Data for this task section start
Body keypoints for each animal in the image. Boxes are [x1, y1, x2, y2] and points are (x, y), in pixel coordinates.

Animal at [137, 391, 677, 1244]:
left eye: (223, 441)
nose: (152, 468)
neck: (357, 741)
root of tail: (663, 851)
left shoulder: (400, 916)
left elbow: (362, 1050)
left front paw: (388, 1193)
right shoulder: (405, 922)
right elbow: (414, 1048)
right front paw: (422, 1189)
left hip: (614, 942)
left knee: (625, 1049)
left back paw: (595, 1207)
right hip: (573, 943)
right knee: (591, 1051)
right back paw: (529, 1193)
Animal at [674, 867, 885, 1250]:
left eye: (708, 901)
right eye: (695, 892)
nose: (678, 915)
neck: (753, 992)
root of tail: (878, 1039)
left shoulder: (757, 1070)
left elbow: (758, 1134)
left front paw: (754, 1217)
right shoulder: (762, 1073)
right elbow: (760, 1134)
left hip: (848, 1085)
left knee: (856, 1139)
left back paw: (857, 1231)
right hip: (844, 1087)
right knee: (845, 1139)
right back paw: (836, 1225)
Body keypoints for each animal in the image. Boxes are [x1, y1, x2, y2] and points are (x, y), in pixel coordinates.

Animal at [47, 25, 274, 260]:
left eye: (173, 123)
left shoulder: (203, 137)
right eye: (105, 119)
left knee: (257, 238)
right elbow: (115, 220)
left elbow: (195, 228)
Data for this task section end
Data for this task section start
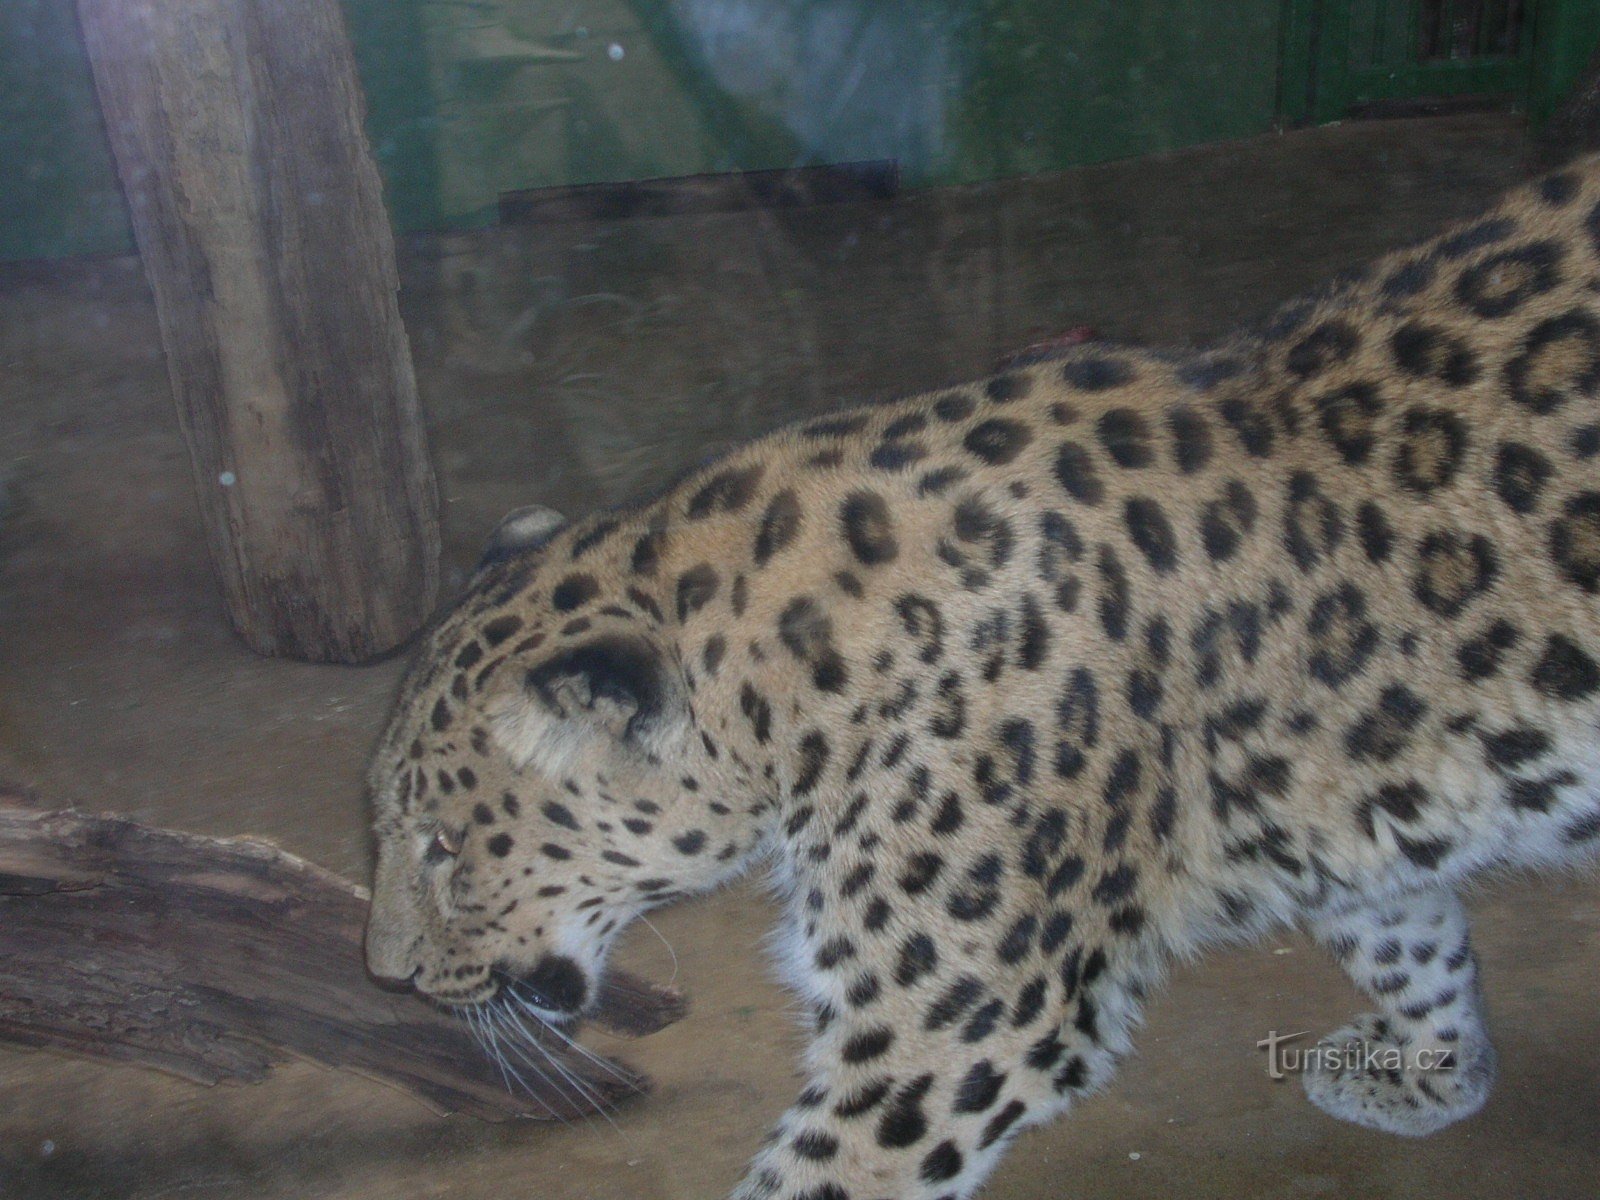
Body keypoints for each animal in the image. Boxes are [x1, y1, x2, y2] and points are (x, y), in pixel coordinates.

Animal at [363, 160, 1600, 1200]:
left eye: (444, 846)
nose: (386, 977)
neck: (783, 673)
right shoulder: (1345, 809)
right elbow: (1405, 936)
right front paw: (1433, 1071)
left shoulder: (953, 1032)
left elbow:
Data for this task section end
Data for this task section start
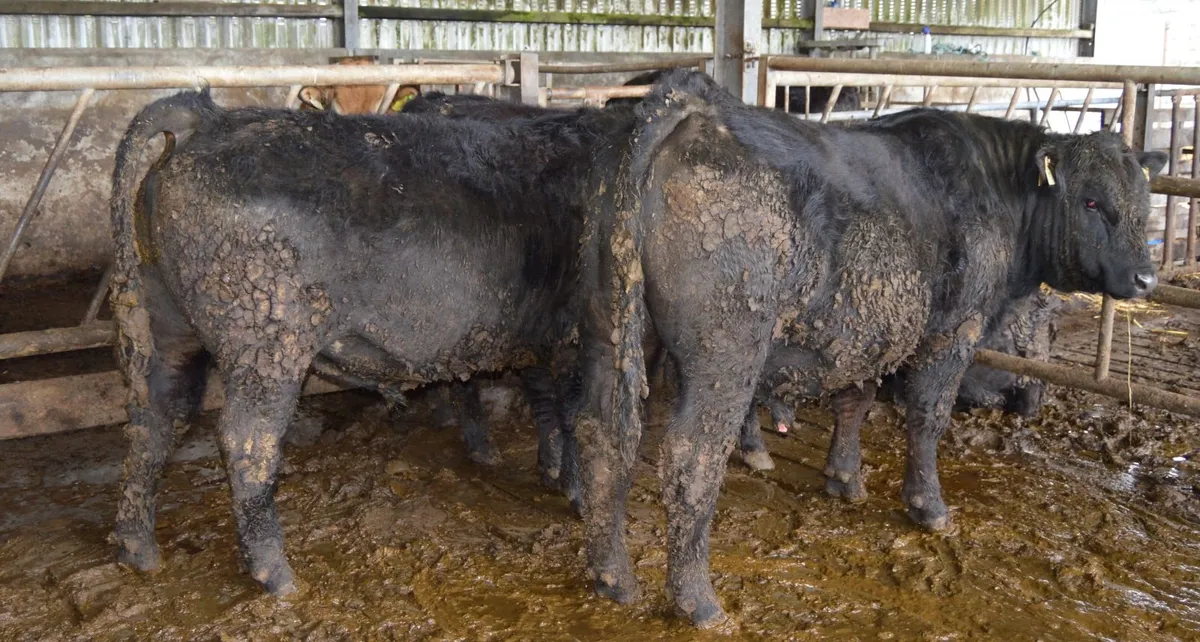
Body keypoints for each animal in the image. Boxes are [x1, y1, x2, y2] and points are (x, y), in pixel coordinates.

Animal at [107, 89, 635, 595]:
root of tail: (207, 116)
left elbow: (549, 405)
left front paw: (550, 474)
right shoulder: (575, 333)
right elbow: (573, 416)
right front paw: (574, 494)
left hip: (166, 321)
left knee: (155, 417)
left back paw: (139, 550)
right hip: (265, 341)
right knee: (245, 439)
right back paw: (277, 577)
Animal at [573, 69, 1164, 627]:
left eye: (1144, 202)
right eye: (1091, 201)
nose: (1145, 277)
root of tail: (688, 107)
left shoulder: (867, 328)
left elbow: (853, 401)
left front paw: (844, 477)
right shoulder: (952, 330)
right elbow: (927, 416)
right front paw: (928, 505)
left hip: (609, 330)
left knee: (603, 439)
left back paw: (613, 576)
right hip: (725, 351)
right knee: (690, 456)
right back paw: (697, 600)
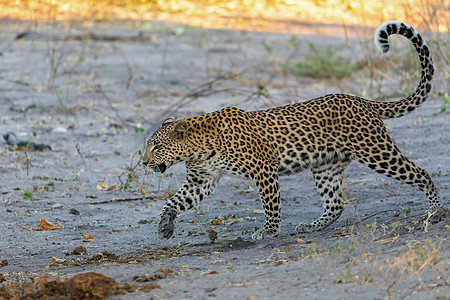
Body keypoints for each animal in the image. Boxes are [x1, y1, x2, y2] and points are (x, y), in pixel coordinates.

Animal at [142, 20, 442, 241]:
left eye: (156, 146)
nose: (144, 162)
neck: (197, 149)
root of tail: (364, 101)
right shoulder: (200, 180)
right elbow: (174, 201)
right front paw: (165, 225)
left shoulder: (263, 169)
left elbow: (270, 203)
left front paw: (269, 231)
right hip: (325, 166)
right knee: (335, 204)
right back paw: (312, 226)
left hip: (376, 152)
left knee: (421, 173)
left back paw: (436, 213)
Data for this task section end
# Task requirements
All lines in the listing above between the line with "left hip: (614, 942)" and the line with "left elbow: (195, 228)", inclusive, should be set down exactly, and no line outside that range.

# Your solution
left hip: (614, 942)
left knee: (625, 1049)
left back paw: (595, 1207)
right hip: (573, 943)
right knee: (591, 1051)
right back paw: (529, 1193)
Animal at [674, 867, 885, 1250]:
left eye: (708, 901)
right eye: (695, 892)
nose: (678, 915)
neck: (753, 992)
root of tail: (878, 1039)
left shoulder: (757, 1070)
left elbow: (758, 1134)
left front paw: (754, 1217)
right shoulder: (762, 1073)
right elbow: (760, 1134)
left hip: (848, 1085)
left knee: (856, 1139)
left back paw: (857, 1231)
right hip: (844, 1087)
right knee: (845, 1139)
right back paw: (836, 1225)
Body keypoints for each animal in the image. Boxes are [x1, y1, x2, y2] and points are (x, y), in pixel coordinates.

Animal at [47, 25, 274, 260]:
left eye: (173, 123)
left shoulder: (203, 137)
right eye: (105, 119)
left knee: (257, 238)
right elbow: (115, 220)
left elbow: (195, 228)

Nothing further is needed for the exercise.